ASSIGNED TASK 1:
Name every source that, according to the article on the UK's planned public vaping ban, fails to support the government's claims about vaping.
ASSIGNED TASK 2:
Write what comes next in the article on the UK's planned public vaping ban, picking up after its last paragraph.

PASSAGE below:

Banning vaping in public? What is Labour smoking?

The planned crackdown on vapes is driven by prejudice and prohibitionist instincts, not scientific evidence.

Martin Cullip

Topics Politics Science & Tech UK

The UK government has announced its intention to ban vaping in public places.

In response to a written question from a Tory MP about banning vaping in pubs, public-health minister Ashley Dalton declared that: ‘Vapes release an aerosol that exposes people to nicotine and potential toxicants and it is important that we act to protect people from these potential health harms.’ It’s on this premise that ministers say they want to make all public places vape-free, just as they are already smoke-free.

The issue with this is that the government’s claims about vaping have no scientific justification. They are not supported by its own public-health advisers, nor by decades of research, nor even by the government’s own prior guidance. A vaping-in-public ban is not evidence-based policymaking, but prejudice, panic and spite masquerading as a concern for public health.

A landmark 2015 evidence review from the now-abolished quango, Public Health England (PHE), clearly stated: ‘EC [e-cigarette] use releases negligible levels of nicotine into ambient air with no identified health risks to bystanders.’ PHE’s subsequent guidance on vaping in public went further, saying, ‘e-cigarettes have significant potential to help reduce tobacco use and the serious harm it causes to smokers, those around them and wider society. Recognition of this should be at the centre of policies on e-cigarette use in public places and workplaces.’ The guidance even warned that it ‘is never acceptable to require vapers to share the same outdoor space with smokers’. In other words, vaping should not be treated the same as combustible tobacco use, because that would risk undermining the very harm-reduction benefits of switching.

End of PASSAGE.
AVAILABLE DATA below:

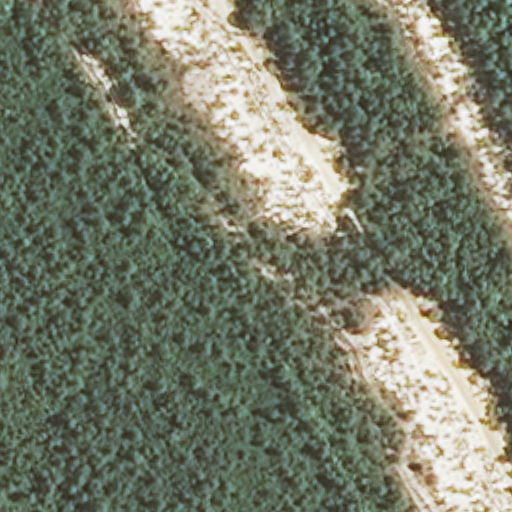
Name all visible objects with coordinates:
road: (364, 245)
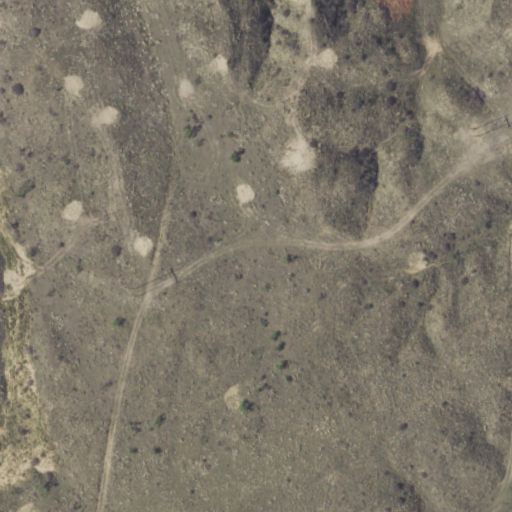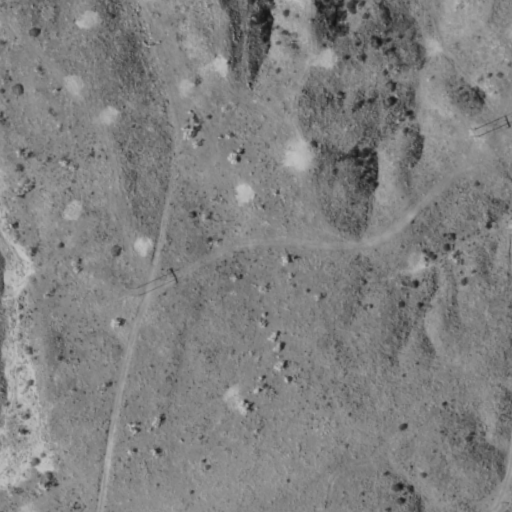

End of AVAILABLE DATA.

FINAL ANSWER 1:
- The government's own public-health advisers
- Decades of research
- The government's own prior guidance

FINAL ANSWER 2:
Furthermore, the PHE’s 2018 evidence review found ‘no identified health risks of passive vaping to the health of bystanders’. That position has only been reinforced by later research.

Most recently, an exhaustive 1,468-page review by the Office for Health Improvement and Disparities into the health harms of vaping, published in 2022, came to the same conclusion. It reported that ‘compared with cigarettes, vaping products produce no or little side-stream emissions, so we would expect effects on bystanders to be low’. It further found that ‘there is moderate evidence that acute secondhand exposure to vaping-product aerosol does not result in detectable levels of nicotine or biomarkers of potential toxicants in non-users’.

Having analysed the potential risks one by one, the conclusions were unanimous: ‘There is insufficient evidence whether acute secondhand exposure to vaping has any effects on blood pressure or heart rate’; ‘there is insufficient evidence of any impact of acute secondhand vaping exposure on respiratory disease’, and so on. In fact, the report found ‘insufficient evidence’ for any material risk worthy of a government prohibition. In other words, if secondhand vaping has any effect at all, it is too small to detect.

So why the sudden zeal to ban vaping in public spaces? If there is no evidence to support the claim that a ban protects others, we can only assume it is a policy driven by something else. By a desire, perhaps, to be seen to be ‘doing something’ in response to political pressures, regardless of whether that something makes sense.

Applying this same ‘precautionary principle’ could justify banning people with colds from public spaces, because sneezing may spread germs. It could justify banning coffee, since caffeine is a drug with health effects. It could even justify banning food with strong odours, in case someone finds the smell unpleasant.

In a liberal democracy, laws that restrict people’s freedoms must be proportionate to the risks involved. Yet here the government is considering a sweeping prohibition with no evidence of material risk at all. Meanwhile, smokers who might otherwise switch to vapes are given yet another reason not to bother.

This stance is ironic considering that the government’s ‘swap to stop’ scheme is widely considered a success. This scheme encourages smokers to switch to free vapes offered by stop-smoking services. But now, the government is also advising the public not to use vapes.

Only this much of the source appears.